Background: The outcomes of endovascular therapy (EVT) across sexes for large infarcts remain unclear. This study aimed to evaluate the impact of sex on the outcomes of EVT or medical management for patients with large infarcts.
Methods: In this secondary analysis of the ANGEL-ASPECT (Endovascular Therapy in Acute Anterior Circulation Large Vessel Occlusive Patients With a Large Infarct Core) randomized controlled trial conducted at 46 stroke centers across China between October 2, 2020, and May 18, 2022, we compared baseline characteristics and clinical outcomes between males and females, and each cohort further divided into EVT and medical management groups. The primary outcome was the 90-day modified Rankin Scale score distribution. Safety outcomes included symptomatic intracranial hemorrhage within 48 hours and mortality within 90 days.
Results: There were 176 of 455 patients enrolled in the ANGEL-ASPECT trial who were female. There were 54.0% (95/176) of females and 48.4% (135/279) of males who underwent EVT. The treatment effect of EVT did not vary in both sexes with large infarcts (all P>0.05 for interaction). Compared with medical management, EVT improved 90-day functional outcomes for both males (3 [2-5] versus 4 [3-5]; common odds ratio, 1.94 [95% CI, 1.27-2.97]; P=0.002) and females (4 [3-6] versus 5 [4-6]; common odds ratio, 2.50 [95% CI, 1.41-4.45]; P=0.002). The symptomatic intracranial hemorrhage rate was not different in both treatment groups across both sexes (males, 5.2% versus 2.8%; odds ratio, 2.05 [95% CI, 0.56-7.50]; P=0.278; females, 7.4% versus 2.5%; odds ratio, 2.89 [95% CI, 0.55-15.14]; P=0.210).

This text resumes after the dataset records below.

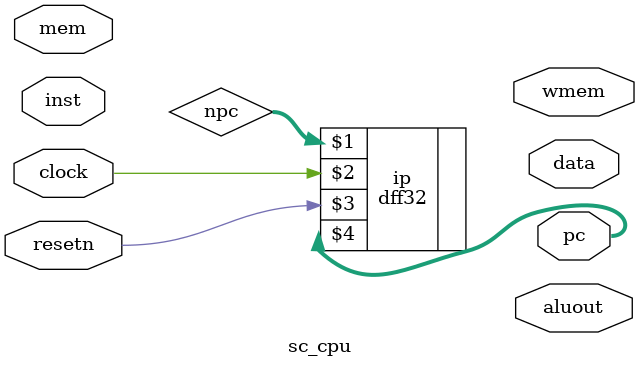
<source format=v>
module sc_cpu (clock,resetn,inst,mem,pc,wmem,aluout,data);
   input [31:0] inst,mem;
   input clock,resetn;
   output [31:0] pc,aluout,data;
   output wmem;
  
   wire [31:0]   p4,branchpc,jalrpc,npc,immediate;
   wire [31:0]   ra,rb,regf_din;//regfile output a,b, input data
   wire [31:0]   alua,alub,alu_mem;
   wire [3:0]    aluc;
   wire [1:0]    pcsource;// 00 normal; 01 beq,bne;10 jalr;11 jal
   wire          zero,wmem,wreg,m2reg,aluimm,sext,i_lui,i_sw,shift;
  //pc register unit ,dff32
   dff32 ip (npc,clock,resetn,pc);  // define a D-register for PC
   
   
  //immedate data extent unit ,   immext


  
  //register file,   mux2x32 , regfile
  
  
  
  
  //control unit ,sc_cu
   


  //alu unit   , mux2x32,alu




  //next pc generate ,   cla32 ,mux4x32


   
  //write back register file,   mux2x32 



   endmodule
</source>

Conclusions: In patients with large ischemic core, the treatment effect of EVT did not differ between females and males, with better outcomes with EVT versus medical management, without an increased risk of symptomatic intracranial hemorrhage. These findings emphasize the need for equal attention and care for both sexes with large infarcts in clinical practice.
Registration: URL: https://www.clinicaltrials.gov; Unique identifier: NCT04551664.
Keywords: female; intracranial hemorrhages; male; odds ratio; stroke.